CHAPTER VIII. INSTINCT.
7. OBJECTIONS TO THE THEORY OF NATURAL SELECTION AS APPLIED TO INSTINCTS: NEUTER AND STERILE INSECTS. (continued)
I may give one other case: so confidently did I expect occasionally to
find gradations of important structures between the different castes of
neuters in the same species, that I gladly availed myself of Mr. F. Smith's
offer of numerous specimens from the same nest of the driver ant (Anomma)
of West Africa. The reader will perhaps best appreciate the amount of
difference in these workers by my giving, not the actual measurements, but
a strictly accurate illustration: the difference was the same as if we
were to see a set of workmen building a house, of whom many were five feet
four inches high, and many sixteen feet high; but we must in addition
suppose that the larger workmen had heads four instead of three times as
big as those of the smaller men, and jaws nearly five times as big.

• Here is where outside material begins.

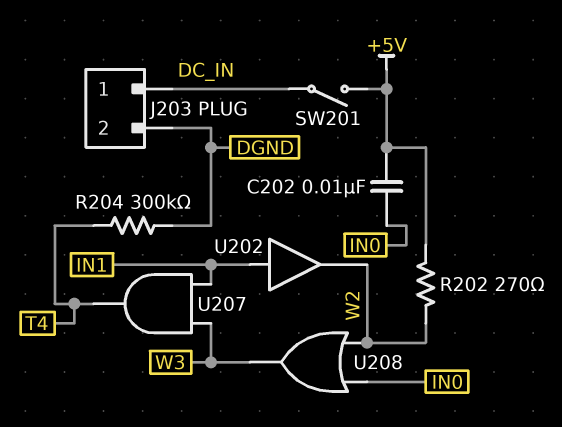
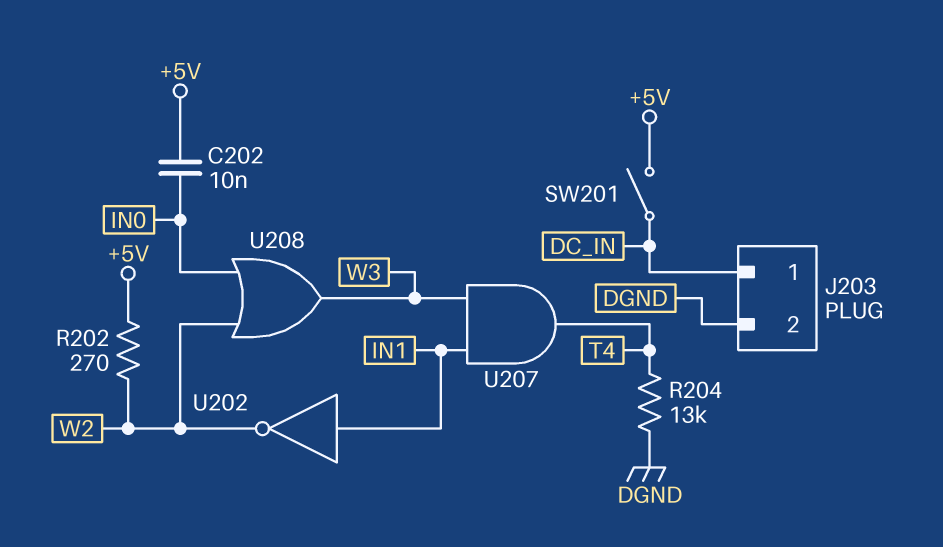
R204: 300k (DGND, T4) -> 13k (DGND, T4)
U202: buffer (in IN1, out W2) -> NOT (in IN1, out W2)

The
jaws, moreover, of the working ants of the several sizes differed
wonderfully in shape, and in the form and number of the teeth. But the
important fact for us is that, though the workers can be grouped into
castes of different sizes, yet they graduate insensibly into each other, as
does the widely-different structure of their jaws. I speak confidently on
this latter point, as Sir J. Lubbock made drawings for me, with the camera
lucida, of the jaws which I dissected from the workers of the several
sizes. Mr. Bates, in his interesting "Naturalist on the Amazons," has
described analogous cases.
With these facts before me, I believe that natural selection, by acting on
the fertile ants or parents, could form a species which should regularly
produce neuters, all of large size with one form of jaw, or all of small
size with widely different jaws; or lastly, and this is the greatest
difficulty, one set of workers of one size and structure, and
simultaneously another set of workers of a different size and structure; a
graduated series having first been formed, as in the case of the driver
ant, and then the extreme forms having been produced in greater and greater
numbers, through the survival of the parents which generated them, until
none with an intermediate structure were produced.
An analogous explanation has been given by Mr. Wallace, of the equally
complex case, of certain Malayan butterflies regularly appearing under two
or even three distinct female forms; and by Fritz Muller, of certain
Brazilian crustaceans likewise appearing under two widely distinct male
forms. But this subject need not here be discussed.